MANILA — Consumers should exercise maximum precaution when buying unregistered cosmetics, particularly in budget shops and malls, which may contain dangerous contaminants or ingredients beyond allowable limits.
The EcoWaste Coalition, a chemical safety and zero waste watchdog, sounded the alarm over the unrestricted sale of smuggled cosmetics in Divisoria and Quiapo following a recent market investigation in Manila’s must-visit places for bargain hunters.
Prompted by a fresh advisory issued by the Food and Drugs Administration (FDA) on three lipsticks and whitening spray with high lead content, the group’s AlerToxic Patrol last week obtained 35 samples of lipsticks costing PhP12.50 to PhP50 each from one department store and seven cosmetics retailers in the area.
“We verified through the FDA’s website if the lipsticks had the required market authorization and found out that most are not notified with the agency and therefore not authorized to be in the market,” said Aileen Lucero, Coordinator, EcoWaste Coalition.
Notified cosmetics carry the following information in English on the product label, package or leaflet: name, ingredients, net content, instruction on usage, batch number, special precautions if any, and country of manufacture and/or importer.
Among these unnotified lipsticks are Aili Kiss, Baolishi, Chanleevi, Daiyasi, Ily, Lidanxiu, Meiya, Miss Beauty, Miss Merry, Monaliza, Pure, Yan Di and one that only says “Lipstick,” the EcoWaste Coalition reported.
In addition, the group expressed concern over the sale of the more expensive “Class A” imitations of high-end lipstick brands, particularly in Divisoria.
“The booming sale of illegal cosmetics is very alarming with the culprits enjoying virtual impunity. This is frightening as some of these products are laden with dangerous chemicals posing serious health and environmental hazards,” she added.
“Some lipsticks are terribly toxic with astronomical amounts of lead, a potent brain and developmental toxin,” she pointed out.
For example, the group detected atrocious levels of lead, over and above the 20 parts per million (ppm) limit under the ASEAN Cosmetics Directive, in several Baolishi and Monaliza lipsticks in the range of 2,278 to 17,100 ppm as measured by a handheld X-Ray Fluorescence spectrometer.
Baolishi and Monaliza are among the 36 lipsticks ordered seized by the FDA in three advisories issued in 2013, 2014 and 2015 for exceeding the lead limit or for being marketed without the required authorization from the agency.
Thirty-three of these 36 lipsticks were brought to the attention of the FDA by the EcoWaste Coalition and subsequently banned.
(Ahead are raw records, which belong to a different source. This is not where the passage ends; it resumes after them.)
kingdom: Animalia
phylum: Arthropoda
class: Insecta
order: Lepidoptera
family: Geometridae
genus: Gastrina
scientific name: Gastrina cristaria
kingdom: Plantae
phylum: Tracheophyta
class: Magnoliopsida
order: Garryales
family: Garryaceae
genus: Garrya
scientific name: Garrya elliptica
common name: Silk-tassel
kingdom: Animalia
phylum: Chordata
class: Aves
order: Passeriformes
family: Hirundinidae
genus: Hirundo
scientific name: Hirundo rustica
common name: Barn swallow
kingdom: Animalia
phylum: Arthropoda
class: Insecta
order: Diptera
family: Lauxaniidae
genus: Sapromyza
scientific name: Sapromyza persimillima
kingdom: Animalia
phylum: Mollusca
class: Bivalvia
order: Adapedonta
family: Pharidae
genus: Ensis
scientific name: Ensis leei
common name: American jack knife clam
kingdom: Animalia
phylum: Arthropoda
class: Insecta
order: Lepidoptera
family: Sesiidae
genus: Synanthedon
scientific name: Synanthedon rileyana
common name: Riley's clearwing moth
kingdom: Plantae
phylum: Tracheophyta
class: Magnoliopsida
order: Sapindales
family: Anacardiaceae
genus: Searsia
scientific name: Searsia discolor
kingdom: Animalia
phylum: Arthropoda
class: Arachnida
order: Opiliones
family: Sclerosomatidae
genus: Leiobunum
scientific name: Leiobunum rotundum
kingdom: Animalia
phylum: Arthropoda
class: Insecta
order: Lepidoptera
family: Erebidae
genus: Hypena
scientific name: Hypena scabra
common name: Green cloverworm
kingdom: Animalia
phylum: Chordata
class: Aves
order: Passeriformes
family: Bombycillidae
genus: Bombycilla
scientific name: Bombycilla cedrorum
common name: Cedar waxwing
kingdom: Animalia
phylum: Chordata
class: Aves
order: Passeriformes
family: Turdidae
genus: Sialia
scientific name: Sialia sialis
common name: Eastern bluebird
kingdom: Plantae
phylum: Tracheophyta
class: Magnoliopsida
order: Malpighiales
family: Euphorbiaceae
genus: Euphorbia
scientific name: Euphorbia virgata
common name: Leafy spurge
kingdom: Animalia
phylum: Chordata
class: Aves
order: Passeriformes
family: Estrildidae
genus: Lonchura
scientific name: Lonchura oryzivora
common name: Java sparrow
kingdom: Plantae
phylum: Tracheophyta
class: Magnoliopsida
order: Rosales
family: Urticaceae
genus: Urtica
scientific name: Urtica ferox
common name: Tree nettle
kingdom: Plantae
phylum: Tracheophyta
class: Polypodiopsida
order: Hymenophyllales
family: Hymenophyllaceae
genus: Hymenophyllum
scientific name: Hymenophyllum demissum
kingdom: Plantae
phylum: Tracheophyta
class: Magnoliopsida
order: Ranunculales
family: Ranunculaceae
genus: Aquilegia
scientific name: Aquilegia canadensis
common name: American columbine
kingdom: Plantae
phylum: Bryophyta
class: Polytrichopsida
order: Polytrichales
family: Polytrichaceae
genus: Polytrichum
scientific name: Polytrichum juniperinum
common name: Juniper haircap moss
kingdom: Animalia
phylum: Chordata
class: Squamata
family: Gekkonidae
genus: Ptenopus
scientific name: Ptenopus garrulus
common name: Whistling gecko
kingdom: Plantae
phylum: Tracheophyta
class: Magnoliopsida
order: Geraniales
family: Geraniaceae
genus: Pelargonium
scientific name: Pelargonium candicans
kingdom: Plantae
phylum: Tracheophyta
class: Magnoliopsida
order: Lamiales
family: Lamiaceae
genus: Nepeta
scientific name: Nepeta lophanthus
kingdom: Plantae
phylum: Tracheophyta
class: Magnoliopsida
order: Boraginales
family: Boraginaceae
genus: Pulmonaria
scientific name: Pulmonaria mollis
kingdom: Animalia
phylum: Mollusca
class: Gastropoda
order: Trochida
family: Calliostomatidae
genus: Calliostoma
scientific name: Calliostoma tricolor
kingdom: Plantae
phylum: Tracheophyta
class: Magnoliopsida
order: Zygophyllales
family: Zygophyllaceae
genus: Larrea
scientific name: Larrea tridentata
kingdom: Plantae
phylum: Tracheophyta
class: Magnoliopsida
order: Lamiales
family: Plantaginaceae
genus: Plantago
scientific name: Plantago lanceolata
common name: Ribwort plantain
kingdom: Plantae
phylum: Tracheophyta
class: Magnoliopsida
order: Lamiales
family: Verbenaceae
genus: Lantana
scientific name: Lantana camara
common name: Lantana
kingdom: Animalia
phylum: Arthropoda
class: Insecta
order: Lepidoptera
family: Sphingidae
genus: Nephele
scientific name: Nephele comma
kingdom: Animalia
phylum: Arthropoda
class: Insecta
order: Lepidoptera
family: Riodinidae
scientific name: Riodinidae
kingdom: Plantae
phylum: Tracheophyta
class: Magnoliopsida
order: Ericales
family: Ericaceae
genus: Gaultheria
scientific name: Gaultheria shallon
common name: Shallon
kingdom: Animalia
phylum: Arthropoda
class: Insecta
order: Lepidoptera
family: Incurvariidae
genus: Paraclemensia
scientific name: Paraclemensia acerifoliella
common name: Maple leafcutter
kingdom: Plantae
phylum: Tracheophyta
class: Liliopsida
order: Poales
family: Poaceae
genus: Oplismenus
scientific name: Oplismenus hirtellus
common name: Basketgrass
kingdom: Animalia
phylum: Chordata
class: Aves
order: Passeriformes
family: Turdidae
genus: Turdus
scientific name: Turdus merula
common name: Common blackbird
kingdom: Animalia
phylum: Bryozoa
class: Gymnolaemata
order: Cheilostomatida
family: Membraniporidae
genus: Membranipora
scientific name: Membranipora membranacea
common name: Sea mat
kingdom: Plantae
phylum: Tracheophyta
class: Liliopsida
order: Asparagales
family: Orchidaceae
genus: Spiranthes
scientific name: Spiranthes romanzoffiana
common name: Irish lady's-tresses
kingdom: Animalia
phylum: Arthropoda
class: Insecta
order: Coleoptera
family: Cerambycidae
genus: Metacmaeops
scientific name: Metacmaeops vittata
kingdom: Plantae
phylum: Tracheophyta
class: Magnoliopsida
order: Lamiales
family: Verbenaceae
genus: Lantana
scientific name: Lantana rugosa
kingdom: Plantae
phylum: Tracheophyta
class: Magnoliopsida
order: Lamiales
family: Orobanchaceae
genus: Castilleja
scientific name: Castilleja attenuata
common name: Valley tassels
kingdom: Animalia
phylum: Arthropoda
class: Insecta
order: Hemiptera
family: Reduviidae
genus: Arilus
The FDA had earlier warned that lipsticks with no market authorization “may contain high levels of heavy metals, especially lead, a proven toxicant that accumulates in the body through constant exposure and absorption over a prolonged period.”
“Health problems through chronic ingestion of high level of lead in lipsticks may manifest as neurologic, hematologic, gastrointestinal, cardiovascular, and renal problems,” the FDA warned.
“In adults, lead toxicant has been linked with high blood pressure, joint pain, poor memory, and concentration problems. Lead easily crosses the placenta, and pregnant women should pay particular attention to the different sources of lead exposure,” the FDA said.
The EcoWaste Coalition last Friday sent 10 lipstick samples to the FDA for confirmatory laboratory analysis for toxic lead and mercury.